2011-07-17 Archive Fever: A Crowd-Sourced Investigation into Library Catalogue Classification of WikiLeaks as an "Extremist Web Site"

NB: See end of story for updates, now including an official reply by The National Library of Australia & the US Library of Congress. Additional contact details for National Library and Archives Canada as well as the US Library of Congress have been added.

Submitted by @nyxpersephone.

This article would not have been possible without the help of many Twitter users, most notably @Asher_Wolf, @carwinb, @CassPF, @dexter_doggie, @issylvia, @jaraparilla, @JLLLOW, @m_cetera, @NOH8ER.

A Cataloguing-in-Publication (CiP) record is what you usually see on the second page of a book, right after the title page. It is similar to the catalogue record of a book in a library and contains basic information on the book, such as the author's name and the title of the book. It also contains "keywords" ("subject headers") that may be used by librarians and other information professionals to classify the book in their collections.

CiP records are usually provided upon request by national libraries and/or national bibliographic databases, such as the National Library of Australia (NLA) and the Library of Congress (LOC). So the CiP is a useful thing, albeit rather boring and usually only of interest to librarians and information professionals.

However, in the case of WikiLeaks and Andrew Fowler's book "The Most Dangerous Man in the World", the CiP makes for an interesting story. Examining the keyword section headers of the CiP-record on Fowler's book, one cannot help but notice the last one: "Extremist web sites".

Twitter user @nyxpersephone realised this and posted a screen grab of the Google Books view of Fowler's book to yfrog and twitter. The tweet got picked up and was retweeted by other users, using the #wlcat hashtag. A lively discussion on the reasons and implications of this subject occurred (discussion archived at Chirpstory and Pastebin).
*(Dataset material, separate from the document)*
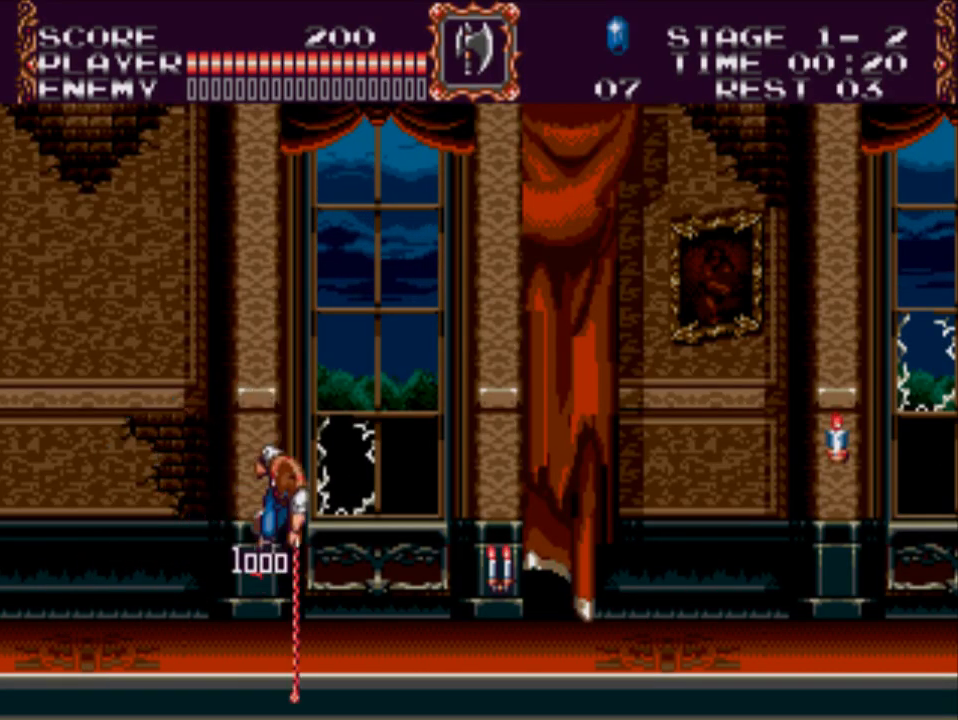
{"buttons": ["A", "DPAD_RIGHT"], "events": [[33, "DPAD_RIGHT", "down"], [100, "DPAD_DOWN", "up"], [367, "A", "down"]]}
Following the initial findings, confusion reigned on the Twittersphere as it was hard to understand why the keywords "extremist web sites" would be used in relation to WikiLeaks.

Twitter user @CassPF suggested contacting the National Library of Australia to enquire about the process of cataloguing and their choice of keywords. Another Twitter user, @jaraparilla, asked whether the David Leigh and Luke Harding book "WikiLeaks: Inside Julian Assange's War on Secrecy" was similarly classified. Several twitter users, most notably @asher_wolf, @issylvia and others then confirmed that this was not the case - the keywords used for the Leigh/Harding book included "Official Secrets" and "National Security".

Shortly later, @CassPF, a digital archivist, pointed out that The National Library of Australia apparently uses the US Library of Congress' subject headers/ keywords to catalogue their CiP records. Taking a closer look at the US Library of Congress' Subject Headings website for the entry "Extremist Web sites", one can see that the references given point to web sites inciting hate crimes, such as neo-fascist and jihadist web sites, radicalising immigrants and citizens in Western countries.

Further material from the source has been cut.